GIVEN PROBLEM
Change every "Transcribe" in the data below to "Copy out" and write out all the lines again with nothing else altered. Leave the pictures out.
───── PROVIDED INFORMATION
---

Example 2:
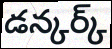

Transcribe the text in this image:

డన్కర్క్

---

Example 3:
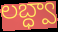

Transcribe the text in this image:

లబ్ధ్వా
──────────
EXPECTED ANSWER
---

Example 2:

Copy out the text in this image:

డన్కర్క్

---

Example 3:

Copy out the text in this image:

లబ్ధ్వా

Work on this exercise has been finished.